I feel like if I hadn't had that space and that ability to be somewhere else in a different sort of mind frame; to see a healthy relationship like James and Serena have, loving each other... I think without the placement I probably would have gone back [to him]. I'd been with him since I was 13, and it was all I knew. There are a lot of women that go into foster care with their child - and Serena will tell you herself – she’s had a lot of children that have had to be… been left, like the mums have left the house and the children have had to stay behind to keep them safe. I feel like if I hadn't had that time to build very real-life skills and healthy attachments and just see real life…
I think, yeah, I probably would have gone back, and my daughter would probably be in care, and I'd probably be dead and that’s terrible to say, but that's the reality.
She encouraged me to do things that I didn't want to do that definitely set me up for life.
The first couple of weeks you're not allowed out by yourself. I had to be chaperoned everywhere I went. We ate dinner together. And there were a few times we bumped heads. I was used to my own space and I didn't want to be told. You know, I'd been thinking that I was a grown-up woman since I was 13 years old. I moved out of home at 14. I thought I was a big girl who knew about stuff, and I had no idea.
There were times when she would suggest I attend baby classes and I was so anxious about going and sitting their with the other mums. I was like, ‘I don’t want to go! I hate it!’ But she encouraged me to do things that I didn't want to do that definitely set me up for life. She also helped me manage my money. We used to sit down and do my incomings and my outgoings. She used to help me with that and she was just someone that I could speak to. I knew that she was writing things about me because she had to, but also at the same time, she wouldn't write them in the way that made me worried. I knew they came from a non-judgmental place. She used to say, ‘When I write things down don't take it as a bad thing. I'm just generally writing. I just have to write.’
I think one of the worst was my daughter’s birthday because it was within the first couple of days. We weren't allowed to see family. We weren't allowed out by ourselves. And when you are in a domestic violent relationship, you need your family.
I’d say the best thing was having Serena. Even now to this day, I can rely on her massively. Even now, you know? Sometimes I'll say to her, ‘Can I ask you this?’ I can ask her now as a friend, and I can get the expert opinion without the judgment that possibly might have come from it five years ago. So yeah, having Serena in my life is the best thing that came out of it.
I think Serena is one of the best people that I've ever, ever met.
We used to have Blue Sky days. They took us out all the time. A lot of Serena's friends were other foster carers, mums who had children with them too. So, we used to go out and do things and we'd go around people's houses.

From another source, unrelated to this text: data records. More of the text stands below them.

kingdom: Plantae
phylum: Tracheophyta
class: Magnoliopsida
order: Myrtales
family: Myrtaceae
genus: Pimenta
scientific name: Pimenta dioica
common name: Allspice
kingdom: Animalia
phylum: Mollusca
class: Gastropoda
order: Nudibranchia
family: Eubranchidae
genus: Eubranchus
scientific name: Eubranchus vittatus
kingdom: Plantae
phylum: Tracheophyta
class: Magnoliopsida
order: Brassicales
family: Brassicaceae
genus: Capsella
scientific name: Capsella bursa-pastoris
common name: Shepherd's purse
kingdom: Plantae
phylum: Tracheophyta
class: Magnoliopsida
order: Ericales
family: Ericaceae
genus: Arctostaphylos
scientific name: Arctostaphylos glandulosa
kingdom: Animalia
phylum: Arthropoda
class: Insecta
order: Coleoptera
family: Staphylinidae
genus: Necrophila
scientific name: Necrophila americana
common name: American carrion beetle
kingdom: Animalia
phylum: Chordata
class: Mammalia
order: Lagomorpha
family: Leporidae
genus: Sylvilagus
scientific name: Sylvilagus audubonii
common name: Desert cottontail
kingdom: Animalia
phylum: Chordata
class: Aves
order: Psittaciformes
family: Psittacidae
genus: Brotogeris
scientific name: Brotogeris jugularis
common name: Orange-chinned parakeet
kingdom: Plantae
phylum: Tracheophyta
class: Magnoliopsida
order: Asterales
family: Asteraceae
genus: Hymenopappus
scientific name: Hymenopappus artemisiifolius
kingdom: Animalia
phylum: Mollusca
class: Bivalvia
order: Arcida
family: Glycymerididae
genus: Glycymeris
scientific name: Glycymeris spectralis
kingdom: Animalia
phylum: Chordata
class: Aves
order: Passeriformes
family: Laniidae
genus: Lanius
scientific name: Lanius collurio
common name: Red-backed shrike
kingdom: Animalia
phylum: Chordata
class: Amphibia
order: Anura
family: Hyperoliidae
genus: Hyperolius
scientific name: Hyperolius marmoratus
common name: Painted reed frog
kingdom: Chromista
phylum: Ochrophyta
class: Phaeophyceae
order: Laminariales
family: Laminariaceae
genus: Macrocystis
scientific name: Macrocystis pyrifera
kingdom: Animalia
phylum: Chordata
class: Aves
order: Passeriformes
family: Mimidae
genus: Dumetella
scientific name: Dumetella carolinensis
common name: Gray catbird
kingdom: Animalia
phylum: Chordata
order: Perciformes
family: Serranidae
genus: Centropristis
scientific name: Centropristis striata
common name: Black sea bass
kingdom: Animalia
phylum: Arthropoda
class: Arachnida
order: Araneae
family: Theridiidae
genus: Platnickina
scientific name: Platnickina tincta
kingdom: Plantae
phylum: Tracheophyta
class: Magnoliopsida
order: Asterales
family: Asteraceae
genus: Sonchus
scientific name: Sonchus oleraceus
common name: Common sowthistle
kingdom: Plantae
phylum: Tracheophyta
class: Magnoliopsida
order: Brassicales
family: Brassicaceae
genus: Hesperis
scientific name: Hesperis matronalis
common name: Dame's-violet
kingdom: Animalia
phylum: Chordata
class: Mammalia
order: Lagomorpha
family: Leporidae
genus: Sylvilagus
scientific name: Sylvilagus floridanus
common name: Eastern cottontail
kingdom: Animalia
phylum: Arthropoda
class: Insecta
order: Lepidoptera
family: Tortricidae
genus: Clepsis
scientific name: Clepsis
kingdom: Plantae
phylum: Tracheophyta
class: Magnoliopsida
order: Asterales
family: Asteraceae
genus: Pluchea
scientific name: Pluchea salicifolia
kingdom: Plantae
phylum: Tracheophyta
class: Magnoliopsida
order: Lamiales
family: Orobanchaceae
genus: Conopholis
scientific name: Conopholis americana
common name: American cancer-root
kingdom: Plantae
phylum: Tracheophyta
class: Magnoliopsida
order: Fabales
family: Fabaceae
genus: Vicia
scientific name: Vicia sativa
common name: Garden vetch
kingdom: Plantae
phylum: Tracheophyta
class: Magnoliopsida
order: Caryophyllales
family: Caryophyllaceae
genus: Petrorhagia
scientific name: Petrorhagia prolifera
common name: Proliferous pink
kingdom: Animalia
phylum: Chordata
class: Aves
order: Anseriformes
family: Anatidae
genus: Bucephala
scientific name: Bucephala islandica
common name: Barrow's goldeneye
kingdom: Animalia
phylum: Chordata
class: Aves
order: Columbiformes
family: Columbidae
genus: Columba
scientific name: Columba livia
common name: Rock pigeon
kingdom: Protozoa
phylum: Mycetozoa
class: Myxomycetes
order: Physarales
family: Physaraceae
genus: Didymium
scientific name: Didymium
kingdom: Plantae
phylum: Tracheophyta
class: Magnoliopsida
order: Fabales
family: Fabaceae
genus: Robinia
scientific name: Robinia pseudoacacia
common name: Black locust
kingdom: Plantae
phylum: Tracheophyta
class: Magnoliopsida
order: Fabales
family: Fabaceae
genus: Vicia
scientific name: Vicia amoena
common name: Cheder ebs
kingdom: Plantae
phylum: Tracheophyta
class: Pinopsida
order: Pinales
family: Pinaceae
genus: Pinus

My social worker wasn't from Blue Sky, but they supported Serena and organized a lot of things for us to do.
I know that they're needed - and I know that the supply of them is running short - but I’d rather someone came forward that wants to make a difference in someone's life, rather than someone doing it just because they want to get paid. If you’re going to do it you’re going to have to want to do it. You're going to have to want to make a difference in someone's life.
I think Serena is one of the best people that I've ever, ever met. I feel like if that experience wasn't with her, I wouldn't have had the experience that I had. So, yeah, obviously we need more foster carers, but at the same time, I don’t think it's a job that just anyone can do. I think you have to be dedicated and passionate about helping people and you know, some people don't have that in them. So the advice I'd give is, if you want to do it now, just go for it. Give it your all because you'll you make an impact on someone's life in more ways that you can even imagine.